Many of the articles in this issue of the Maternal and Child Health (MCH) Journal showcase examples of the high-level applied research currently being conducted by MCH epidemiologists working in state health agencies. This work is in part a product of a collaboration between the MCH Epidemiology Program (MCHEP) at the Centers for Disease Control and Prevention (CDC) and MCH epidemiology faculty at the University of Illinois at Chicago School of Public Health (UIC-SPH)—a collaboration that provided ongoing, distance-based, advanced training and technical assistance in analytic methods for 7 years. For an in-depth description of this collaboration, see the article by Rankin et al. [1] later in this supplement. This collaboration was one of the many workforce development initiatives designed to build analytic capacity in state and local health agencies sponsored by the CDC, HRSA/MCHB, CityMatCH, the Council of State and Territorial Epidemiologists (CSTE) and others over the past 25 years. As discussed in the commentary in this issue by Phillips et al. [2] these capacity building efforts have taken many forms, including face-to-face workshops, distance-based courses, blended trainings, academic degree programs, fellowships, and internships

There is no doubt that our efforts to strengthen MCH epidemiology practice have been successful—the epidemiologic skill level of the MCH professionals carrying out data-related activities in public health agencies has steadily improved [2]. And in tandem with the array of workforce development initiatives, federally mandated Title V performance measurement and comprehensive needs assessments have spurred the production of more sophisticated reporting and analysis. Even with these successes, however, we still have not achieved the scientific capacity in public health agencies that is required to fully support epidemiologic work and maximize its use in informing public health action.

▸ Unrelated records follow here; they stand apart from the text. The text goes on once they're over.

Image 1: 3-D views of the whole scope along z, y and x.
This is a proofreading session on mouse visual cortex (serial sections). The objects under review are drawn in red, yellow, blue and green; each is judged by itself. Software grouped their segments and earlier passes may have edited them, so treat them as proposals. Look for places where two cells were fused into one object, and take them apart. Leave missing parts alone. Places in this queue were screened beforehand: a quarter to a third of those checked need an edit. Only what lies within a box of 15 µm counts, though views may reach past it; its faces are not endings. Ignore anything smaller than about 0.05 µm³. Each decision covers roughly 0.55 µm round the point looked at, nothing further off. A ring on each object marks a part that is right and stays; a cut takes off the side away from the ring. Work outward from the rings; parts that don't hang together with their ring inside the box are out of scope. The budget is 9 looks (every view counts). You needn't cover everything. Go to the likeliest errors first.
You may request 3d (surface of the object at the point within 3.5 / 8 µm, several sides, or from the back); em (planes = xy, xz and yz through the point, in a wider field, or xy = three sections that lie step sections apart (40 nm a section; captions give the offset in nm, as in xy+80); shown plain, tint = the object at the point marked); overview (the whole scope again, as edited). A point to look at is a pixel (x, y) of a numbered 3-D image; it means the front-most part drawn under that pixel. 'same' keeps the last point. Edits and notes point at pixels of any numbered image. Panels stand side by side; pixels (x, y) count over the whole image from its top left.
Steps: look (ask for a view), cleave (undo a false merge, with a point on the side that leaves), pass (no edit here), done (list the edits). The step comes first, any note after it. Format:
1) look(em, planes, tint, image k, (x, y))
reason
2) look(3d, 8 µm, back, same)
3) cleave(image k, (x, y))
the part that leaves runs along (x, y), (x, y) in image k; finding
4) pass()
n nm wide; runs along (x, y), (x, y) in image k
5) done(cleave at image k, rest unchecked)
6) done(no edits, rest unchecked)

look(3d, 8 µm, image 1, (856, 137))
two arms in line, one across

Of course, what we mean by “scientific capacity” is a moving target. New issues emerge, the role of public health agencies evolves, the scope of work of epidemiologists within those agencies changes, and as a consequence, our definition and perception of scientific capacity also changes. Scientific capacity is multidimensional, involving a combination of organizational structure, vision and leadership, and fiscal, human, and technical resources. Therefore, building scientific capacity in states is not just a matter of hiring and training more senior epidemiologists. These epidemiologists face organizational barriers to putting their advanced skills to work, including demands on their time to provide routine reporting and analysis as well as an array of constraints imposed by long-standing structural issues and sometimes intractable health agency norms. To foster improved scientific capacity, then, we must pay more attention to agency-level change. We need initiatives that assist public health agencies to re-configure in ways that support the collection of high quality data, facilitate data utilization, demand data dissemination and translation, and ensure the formal integration of data analysis findings into the decision-making process. If public health agencies move in this direction, the analytic skills of epidemiologists can be put to better use in addressing the needs of the MCH population, and evidence-based decision-making can move closer to being a reality rather than a slogan.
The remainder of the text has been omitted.